Citing fiscal stability as a hallmark for the Progressives term in office, Mr McTaggart said: “The contrast with our Progressives strategy is obvious. Over the two Progressives-led Governments, the national debt fell from around $560m in 2013 to under $250m on the day we left office. A reduction of over $300m or above 55% in Cayman's national debt. No other Government in the history of Cayman has achieved this. The PACT government seems set to undo in two years what it took us eight years to fix – leaving the country again with massive debt.”

He cautioned that the proposed bond being sought by the PACT government, “will saddle us with interest payments on $400M for the next 30 years and by my estimates, conservatively assuming interest rates of between 4% to 5%, will cost the country between $480 million to $600 million dollars in interest over the life of the bond. Far more than the amount being borrowed.”

Another warning from the former finance minister is that “if the government goes forward with this 30-year bond, it will leave the country, and future governments, with the burden of repaying almost one billion dollars in interest and debt through to the year 2052; if it actually is repaid by then.”

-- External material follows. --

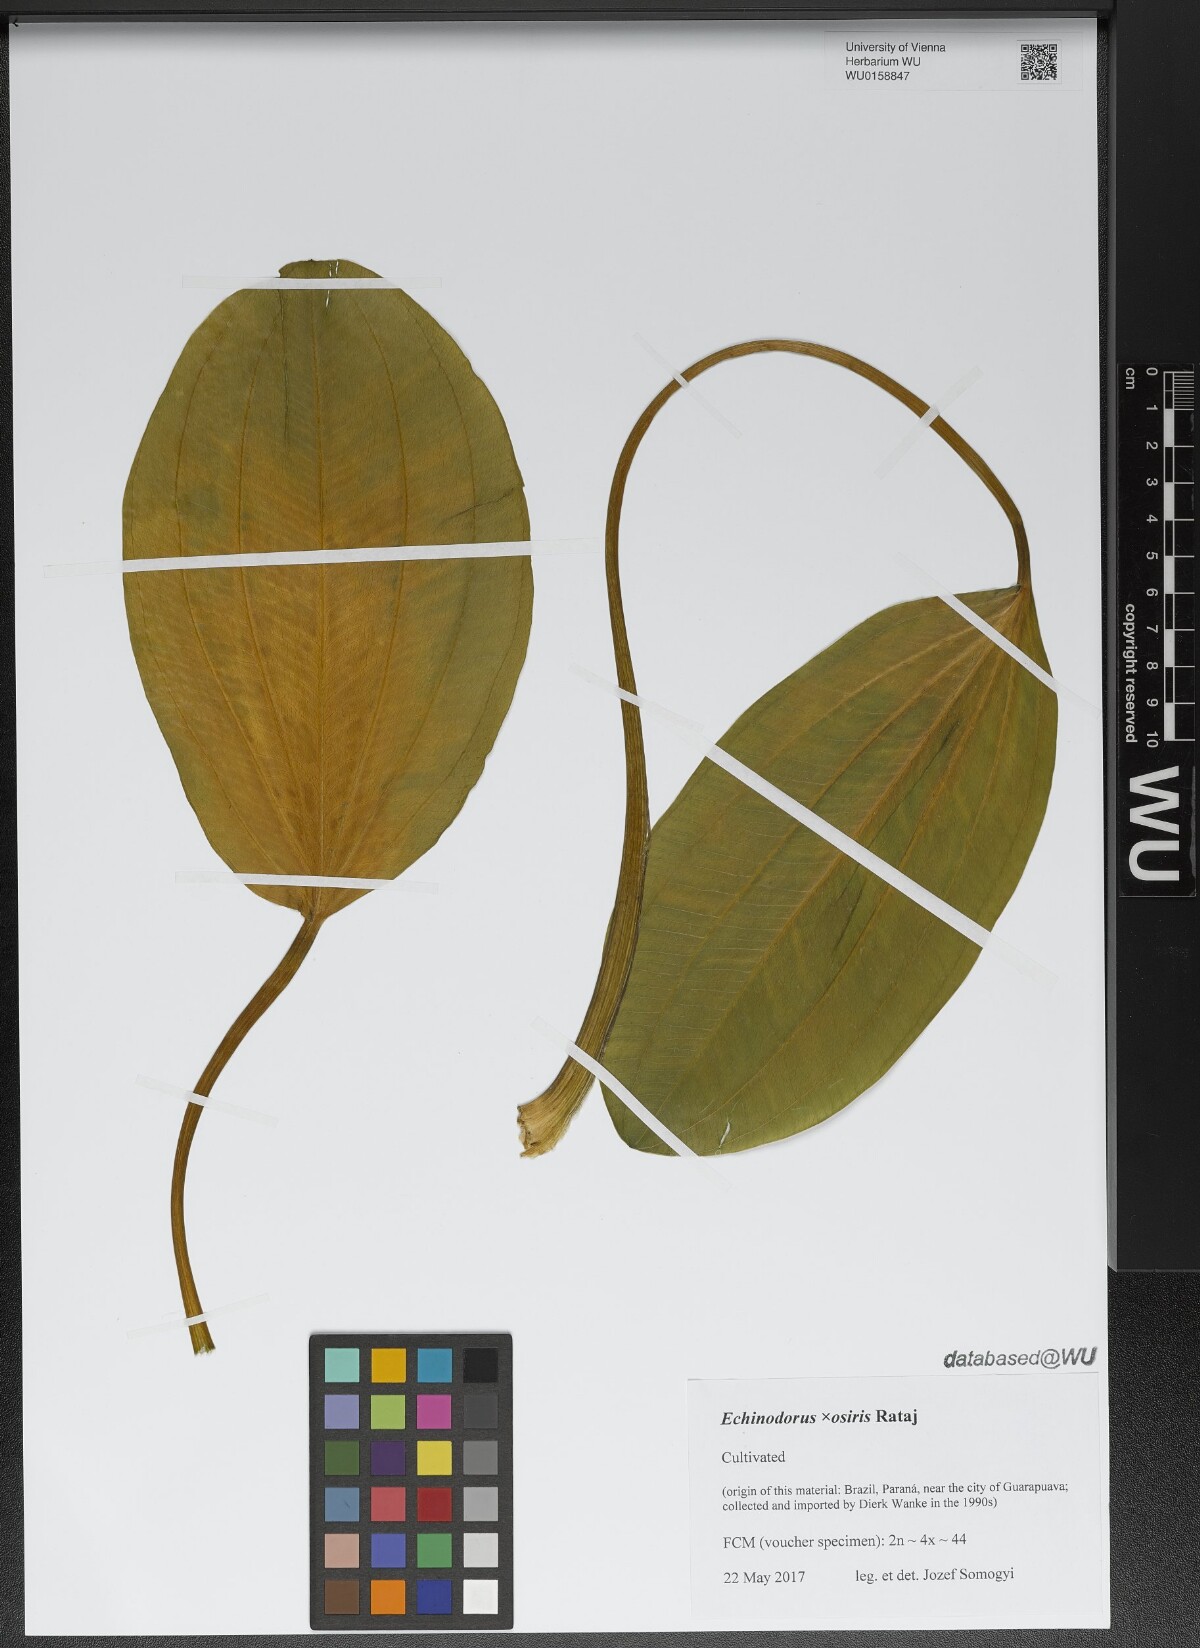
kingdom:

Saying that “such a bond is unnecessary and should not proceed”, Opposition Leader McTaggart said he “sincerely hope that the government carefully reconsiders the present course of choosing increased debt.”

He also suggested that instead of a bond, the current administration should instead seek to use existing revenues to pay its way and invest for the future “rather than hindering future generations of Caymanians, our children and grandchildren, with the millstone of enormous growing debt.”